Shout out to the top 5 cakes in the world, crab, pan, pound, urinal and let them eat.
I’m Scottish and Irish, so when I asked my grandparents for stories they’d just tell me about various family feuds.
Therapist: Do you think it’s ok to cry?
Me: Sure. Like if you have to go to Costco on a Saturday.
I’m like Pooh bear. I just want to eat, hang with my homies, and go around pantsless
Me: Hi, officer. I saw you coming up the driveway.
Cop: (sadly) Your son has been in an accident.
Me: I FLUSHED ALL MY DRUGS FOR THAT?!
me: like taking candy from a-
giant baby: no no, please go on
Between the potato masher and the apple slicer, it’s a wonder my kitchen drawer opens.
Correction: It doesn’t.
Me: “Guys, we are leaving in 5 minutes.”
7yo: “Do I need to wear shoes?”
Me: “Yes.”
[4 minutes later]
7yo: “What about pants?”
Am I perfect? No.
Am I trying to be a better person? Definitely not.
My latest missile blew up on the launch pad.
But it exploded so fast Americav couldn’t tell what type it was.
I’m not telling.
Checkmate.
“Nine Foods You Should Never Eat Again”
Also known as the contents of my refrigerator.
A fun thing about toddlers is that they will pretend to eat tacos but as soon as you make them for dinner they’re ‘gistusting.’

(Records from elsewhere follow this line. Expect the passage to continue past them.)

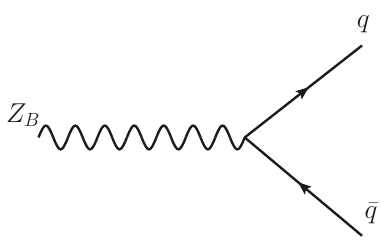
Figure 10 . Leptophobic gauge boson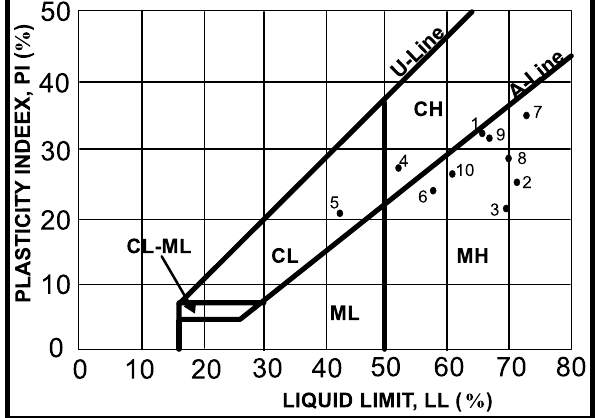
Figure 8: Plasticity Chart of Soil Samples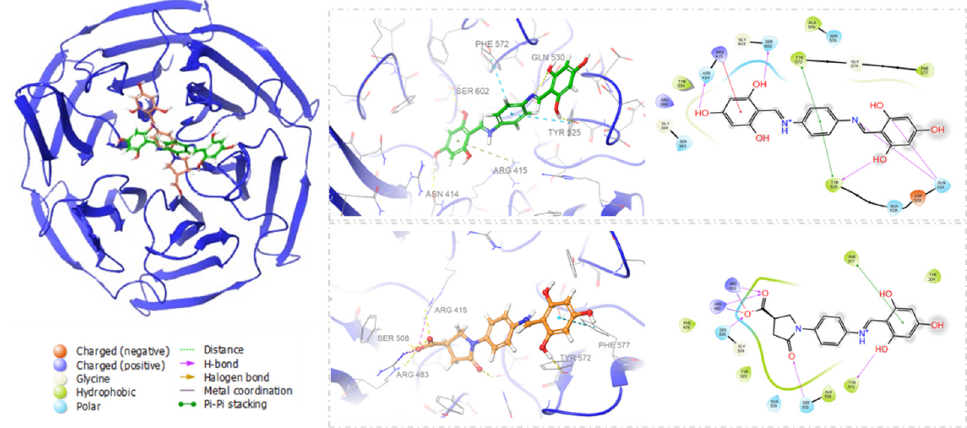
Figure 2. Docking pose of SH-29 (green) and SK-119 (orange) and their amino acid interactions with the binding site of Keap1. Ligands are represented in ball and stick.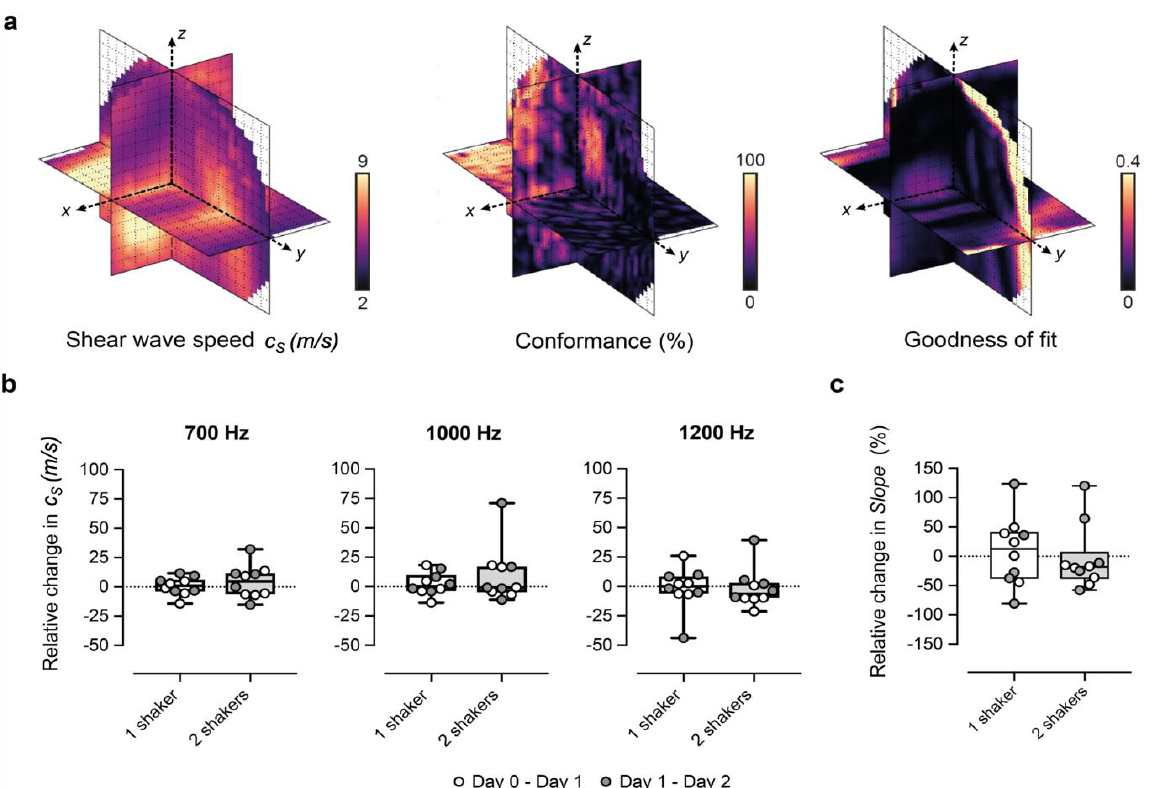
Figure 2. Performance of our 3D-vibrational shear wave elastography (3D-VSWE) platform. ( a ) shows orthogonal slices through 3D maps of c s , C and GoF across the tumour. Conformance is a measure of the percentage of the vibrational frequency detected at the vibrational source frequency and can be mapped to allow the user to assess the penetration of the shear waves during the positioning of the contactors. Similarly, the average Goodness of Fit (GoF) across the tumour allows real-time assessment of the quality of the data that can be obtained. ( b ) and ( c ) show the percentage change in spatial-median c s and slope, respectively, between repeat measurements acquired 24 hours apart. Data shown were generated using 2 mm kernels with 0.5 mm spacing and one vibrational source.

[girl accidentally runs me over with her car]
her: OMG IM SORRY
me, crushed under her tire: haha soooo like what are we
I keep an extra stash of tampons in my purse to launch at blowhards who punctuate the end of their sentence with the word, “Period!”
If you have a flip-phone, you are probably an undercover cop.
You’re 25, please stop saying back in the day.
Wife: Did you pay the mortgage yet?
Me: Do you think surfers in India are called Hindudes?
Wife: What?
Me: What?
Communication is hard
*Werewolves spot a group of teens smoking pot around a campfire*
Werewolf 1: Edibles!
hookup culture actually helps a lot of people clean their bedrooms
People who write “loosing” when they mean “losing” need to get loost.
WIFE: what the hell happened here?
ME: i broke an egg
[earlier]
ME [shaking egg]: tell me what u know, u piece of shit
The crows I feed every day attacked a UPS delivery guy that startled me so I guess I now have my own little squad of personal assassins.
Dodgeball in gym class…
because life wasn’t already hard enough when I was 12.
therapist: would some music help you feel more centered?
me: no thanks, I’m self-centered
therapist: again, that’s why we’re here
I phonebanked for @BernieSanders tonight and my skin is now clear, my gpa is rising, and my crops are flourishing
Me: *on phone booking place on commercial space flight* “Yeah just a one-way ticket, please… You don’t? Uhhh so okay make it a return but can you drop me off on the moon or something? … Hello? Hello-o???”